__PAGE EXTRACT__
Clathrin coats contain both clathrin and clathrin adaptor proteins. While clathrin acts as the scaffold, the clathrin adaptors bind to protein and lipid cargo. Specific cargos are recruited into clathrin-coated vesicles with the aid of CLASP proteins (clathrin-associated sorting proteins), such as ARH and Dab2. Clathrin-associated protein complexes are believed to interact with the cytoplasmic tails of membrane proteins, leading to their selection and concentration. At least twenty clathrin adaptors have been identified, which share a common design composed of a compact domain plus a long unstructured region that binds the clathrin beta-propeller. The two major types of clathrin adaptor complexes are: heterotetrameric adaptor protein (AP) complexes, and the monomeric GGA (Golgi-localising, Gamma-adaptin ear domain homology, ARF-binding proteins) adaptors.
AP (adaptor protein) complexes are found in coated vesicles and clathrin-coated pits. AP complexes connect cargo proteins and lipids to clathrin at vesicle budding sites, as well as binding accessory proteins that regulate coat assembly and disassembly (such as AP180, epsins and auxilin). There are different AP complexes in mammals. AP1 is responsible for the transport of lysosomal hydrolases between the TGN and endosomes. AP2 associates with the plasma membrane and is responsible for endocytosis. AP3 is responsible for protein trafficking to lysosomes and other related organelles. AP4 is less well characterised.
AP complexes are heterotetramers composed of two large subunits (adaptins), a medium subunit (mu) and a small subunit (sigma). For example, in AP1 these subunits are gamma-1-adaptin, beta-1-adaptin, mu-1 and sigma-1, while in AP2 they are alpha-adaptin, beta-2-adaptin, mu-2 and sigma-2. Each subunit has a specific function. Adaptins recognise and bind to clathrin through their hinge region (clathrin box), and recruit accessory proteins that modulate AP function through their C-terminal ear (appendage) domains. Mu recognises tyrosine-based sorting signals within the cytoplasmic domains of transmembrane cargo proteins. One function of clathrin and AP2 complex-mediated endocytosis is to regulate the number of GABA(A) receptors available at the cell surface.

__WHAT YOU NEED TO DO__
1. Decide whether each statement agrees with the text on clathrin adaptors. Answer yes or no, and quote the words that decide it.
(a) AP2 is responsible for endocytosis.
(b) At least thirty clathrin adaptors have been identified.
(c) GGA adaptors are heterotetrameric.
2. Using the text on clathrin adaptors, answer these questions.
(a) Which two CLASP proteins are named?
(b) Which AP complex transports lysosomal hydrolases between the TGN and endosomes?
(c) Which subunit recognizes tyrosine-based sorting signals?
3. Continue the text on clathrin adaptors past its final sentence.

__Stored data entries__
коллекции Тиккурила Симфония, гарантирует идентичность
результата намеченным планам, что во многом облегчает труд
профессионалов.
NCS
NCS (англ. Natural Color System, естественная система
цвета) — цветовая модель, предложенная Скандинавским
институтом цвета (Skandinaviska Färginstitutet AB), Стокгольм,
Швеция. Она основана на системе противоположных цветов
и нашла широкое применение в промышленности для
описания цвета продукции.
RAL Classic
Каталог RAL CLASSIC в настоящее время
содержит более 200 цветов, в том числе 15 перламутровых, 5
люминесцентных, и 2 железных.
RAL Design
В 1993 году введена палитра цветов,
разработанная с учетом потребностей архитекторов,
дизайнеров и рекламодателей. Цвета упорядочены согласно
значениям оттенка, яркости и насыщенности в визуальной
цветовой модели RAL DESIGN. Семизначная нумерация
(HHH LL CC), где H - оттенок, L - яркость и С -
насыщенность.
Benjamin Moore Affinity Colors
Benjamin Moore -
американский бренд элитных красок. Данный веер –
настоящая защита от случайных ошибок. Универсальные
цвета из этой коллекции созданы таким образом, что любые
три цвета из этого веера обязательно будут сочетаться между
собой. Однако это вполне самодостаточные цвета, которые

__ANSWERS TO EACH TASK__
1.
(a) Yes: "AP2 associates with the plasma membrane and is responsible for endocytosis."
(b) No: "At least twenty clathrin adaptors have been identified"
(c) No: "the monomeric GGA (Golgi-localising, Gamma-adaptin ear domain homology, ARF-binding proteins) adaptors"

2.
(a) ARH and Dab2
(b) AP1
(c) Mu

3.
GGAs (Golgi-localising, Gamma-adaptin ear domain homology, ARF-binding proteins) are a family of monomeric clathrin adaptor proteins that are conserved from yeasts to humans. GGAs regulate clathrin-mediated the transport of proteins (such as mannose 6-phosphate receptors) from the TGN to endosomes and lysosomes through interactions with TGN-sorting receptors, sometimes in conjunction with AP-1. GGAs bind cargo, membranes, clathrin and accessory factors. GGA1, GGA2 and GGA3 all contain a domain homologous to the ear domain of gamma-adaptin. GGAs are composed of a single polypeptide with four domains: an N-terminal VHS (Vps27p/Hrs/Stam) domain, a GAT (GGA and Tom1) domain, a hinge region, and a C-terminal GAE (gamma-adaptin ear) domain. The VHS domain is responsible for endocytosis and signal transduction, recognising transmembrane cargo through the ACLL sequence in the cytoplasmic domains of sorting receptors. The GAT domain (also found in Tom1 proteins) interacts with ARF (ADP-ribosylation factor) to regulate membrane trafficking, and with ubiquitin for receptor sorting. The hinge region contains a clathrin box for recognition and binding to clathrin, similar to that found in AP adaptins. The GAE domain is similar to the AP gamma-adaptin ear domain, and is responsible for the recruitment of accessory proteins that regulate clathrin-mediated endocytosis.